Silicon Valley. (Photo: Patrick Nouhailler/Flickr)

The apple doesn't fall far from the tree. Long-distance migration is remarkable, the exception to the rule (an actual "law" of migration). Why are large, dense cities typically centers of innovation and creativity? Most migrants only proceed a short distance, and toward centers of absorption:

Labor as a primary conduit for IT spillovers has implications for their geographic scope. More than other mechanisms, labor mobility tends to be local, so the economic effects of IT spillovers are likely to be stronger over smaller distances. This assertion is consistent with an extensive and influential literature on the role of geography for R&D spillovers, where scholars have found that R&D spillovers tend to be stronger over smaller distances (Jaffe, Trajtenberg, and Henderson 1993; Audretsch and Feldman 1996). Higher R&D spillovers in some regions are due in part to the importance of employee mobility for facilitating knowledge transfer (Audretsch and Stephan 1996; Almeida and Kogut 1999). The importance of labor mobility for the transmission of IT skills suggests that geography will also be important for understanding IT spillovers, and this argument is supported by the well-documented importance of labor mobility within high-tech clusters for economic growth (Saxenian 1996; Bresnahan and Gambardella 2004), which emphasizes the importance of location for high-tech innovation, and argues that the flow of technical skills among firms is a principal driver of the rapid innovation rates observed for firms in these cities.
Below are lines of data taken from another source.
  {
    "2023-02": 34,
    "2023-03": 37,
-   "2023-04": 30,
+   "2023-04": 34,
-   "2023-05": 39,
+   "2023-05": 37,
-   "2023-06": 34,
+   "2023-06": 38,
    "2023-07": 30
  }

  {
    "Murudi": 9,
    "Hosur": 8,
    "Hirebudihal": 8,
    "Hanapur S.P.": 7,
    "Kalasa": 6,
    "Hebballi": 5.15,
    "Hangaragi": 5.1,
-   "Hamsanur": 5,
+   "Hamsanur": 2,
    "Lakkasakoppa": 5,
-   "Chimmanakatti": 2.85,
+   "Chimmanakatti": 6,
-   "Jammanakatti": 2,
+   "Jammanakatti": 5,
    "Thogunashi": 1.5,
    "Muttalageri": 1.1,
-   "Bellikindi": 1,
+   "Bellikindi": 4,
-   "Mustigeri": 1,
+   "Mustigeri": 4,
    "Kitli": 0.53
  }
I left in the citations from the paper, titled "Job Hopping, Information Technology Spillovers, and Productivity Growth." The part of the passage I highlighted explains how this research fits within the dominant scholarly narrative. Because most migration (i.e. "labor mobility") covers a short distance, spillovers appear to agglomerate in large, dense cities. But talent migration as a primary conduit of IT spillovers doesn't preclude long-distance spillovers, as noted by AnnaLee Saxenian in "Local and Global Networks of Immigrant Professionals in Silicon Valley" (PDF).
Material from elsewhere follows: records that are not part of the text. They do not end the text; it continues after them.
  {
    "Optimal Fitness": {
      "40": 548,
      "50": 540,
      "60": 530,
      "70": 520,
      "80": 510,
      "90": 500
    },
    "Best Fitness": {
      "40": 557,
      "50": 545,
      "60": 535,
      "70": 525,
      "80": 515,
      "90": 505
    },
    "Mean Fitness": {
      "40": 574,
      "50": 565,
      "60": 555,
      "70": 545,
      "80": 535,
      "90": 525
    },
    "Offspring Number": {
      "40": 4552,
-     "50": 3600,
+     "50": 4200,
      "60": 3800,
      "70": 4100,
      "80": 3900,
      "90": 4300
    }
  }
That the findings are consistent with the academic literature on urban economic theory is a good thing. The extensively observed holds true. But the usual explanation for the extensively observed takes on a lot of water. Without migration, there is no innovation.

If not innovation districts, then how should we spur innovation and creativity? To the footnotes!

The economic importance of this type of employee mobility in the IT sector is suggested by recent press covering the Department of Justice investigation of collusive non-poaching agreements in several prominent technology firms (Catan & Kendall, 2010), as well as in coverage of the difficulties faced by large tech firms in slowing the defection of employees to competitors (Efrati & Morrison, 2010).

Footnote #1 expounds upon this sentence: "This is consistent with patterns observed for the spread of other general-purpose technologies—for example, economists have hypothesized that skilled engineers were important for the diffusion of know-how required for the installation of the electric dynamo in US factories (David, 1990)." Academic literature cavorts with current events.

We don't need innovation districts or greater density. We should 86 non-compete agreements. We need more migration.